A repetição como farsa: o velho-novo espírito empreendedor da nobreza britânica
Publicado em: 14 de janeiro de 2020
Felipe Demier
Doutor em História pela Universidade Federal Fluminense (UFF) e professor da Faculdade de Serviço Social da Universidade do Estado do Rio de Janeiro (UERJ). É autor, entre outros livros, de “O Longo Bonapartismo Brasileiro: um ensaio de interpretação histórica (1930-1964)” (Mauad, 2013) e “Depois do Golpe: a dialética da democracia blindada no Brasil” (Mauad, 2017).
Felipe Demier
Felipe Demier
Conforme consta no célebre capítulo XXIV d’O Capital, uma parte significa da burguesia inglesa teve suas origens em uma “nova” nobreza, a qual, orientando sua produção para o mercado de lã e de gêneros agrícolas em alta, atropelou os seculares institutos feudais sobre a terra e o solo, os submetendo “ao regime da moderna propriedade privada”. Apropriando-se, entre os séculos XV e XVIII, de pequenos sítios e áreas comuns (como florestas e rios), os “novos” landlords, ávidos pela ampliação de pastagens para ovelhas, expulsaram violentamente (com ou sem cobertura jurídica) das terras senhoriais os trabalhadores rurais e pequenos arrendatários (que nelas moravam e trabalhavam), além de tomar as milhares de propriedades dos camponeses independentes (Yeomen).

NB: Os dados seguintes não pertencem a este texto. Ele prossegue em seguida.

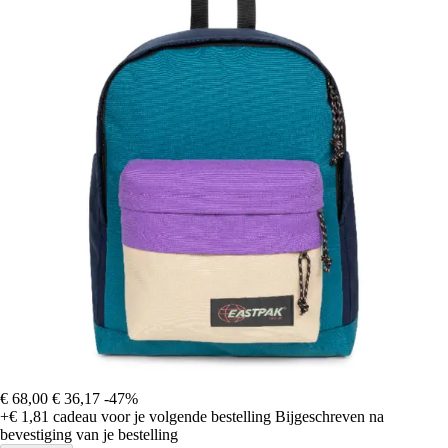
€ 68,00
€ 36,17
-47%
+€ 1,81
cadeau voor je volgende bestelling
Bijgeschreven na
bevestiging van je bestelling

Descrevendo analiticamente tal processo, Marx afirmou que a velha nobreza inglesa tinha sido devorada pelas guerras feudais, e que essa “nova” aristocracia era um “produto do seu tempo”, e que, para ela, “o dinheiro era o poder dos poderes”. O cercamento dos campos levou os novos landlords (assim como os grandes arrendatários) à riqueza na mesma proporção em que conduziu à pobreza os pequenos camponeses sobreviventes e os trabalhadores do campo, muitos dos quais, agora “livres como pássaros” – isto é, sem obrigações para com os senhores mas também sem seu pequeno lote de terra, a lenha das florestas e os peixes dos rios -, migraram, durante várias gerações, para as cidades, se convertendo progressivamente em proletários aptos ao trabalho nos empreendimentos manufatureiros e industriais que então medravam. O resto da história é sabido, e o moderno pauperismo deita nesse longínquo e cruento processo suas raízes.
Pois bem. Os jornais de ontem noticiaram que um dos príncipes janotas da Coroa britânica e sua esposa “togada” decidiram abdicar de suas prerrogativas nobiliárquicas. A razão, segundo os jornais, reside nas intenções “empreendedoras” do casal, que almeja abandonar o ócio e implementar um “novo modelo de negócios”, muito mais amplo e diversificado do que a venda de souvenirs da realeza, e que articula capital financeiro, marketing digital e redes sociais. Em suma: também essa novíssima nobreza, por assim dizer, é um “produto do seu tempo”, e, para ela, não o só o dinheiro segue sendo “o poder dos poderes”, como o empreendedorismo é a sua ideologia por excelência, é a mentira que sustenta um mundo cuja verdade, ou seja, a desigualdade obscena e o pauperismo atroz, é cada vez mais cruel e indisfarçável. Se as desigualdades outrora eram justificadas pela natureza e o sangue, agora o são pelo suposto “mérito”, o qual, só os dotados de verdadeiro espírito empreendedor dispostos a abandonar “sua zona de conforto” alcançam – mesmo que seja o conforto do Palácio de Buckingham. A teoria do poder divino, depois de séculos de crítica liberal, se converte, em tempos de ultraneoliberalismo, na exaltação da divindade dos especuladores digitais. Se na tragédia, em sua autêntica aurora, o capital falava por meio de Hobbes e Locke, agora, em seu crepúsculo farsesco, se vale das línguas dos coachs, digitais influencers e demais prestidigitadores motivacionais. Se antes, no início, as revoluções inglesas se valeram do verbo, agora, o capital, em seu ocaso, só encontra como porta-vozes aqueles que mal sabem verbalizar algo por escrito. O despotismo do cetro deu lugar aos déspotas do mercado, e a razão, finalmente, se converteu em gestão. “God save the queen”. O Deus celestial segue olhando pela engelhada rainha, enquanto o deus terreno, o capital, abençoa o jovem casal monárquico e empobrece aqueles que vivem ou tentam viver do seu trabalho em um mundo cada vez mais sem direitos. “No future for you”.
Por fim, é necessário confessar que não deu para ir dormir sem românticas lembranças de Cromwell e Robespierre, que sabiam muito bem tratar as nobres cabeças de modo que as rutilantes coroas que as adornavam pudessem, depois de devidamente limpas, ter o destino que mereciam, e que ainda merecem: o museu da História.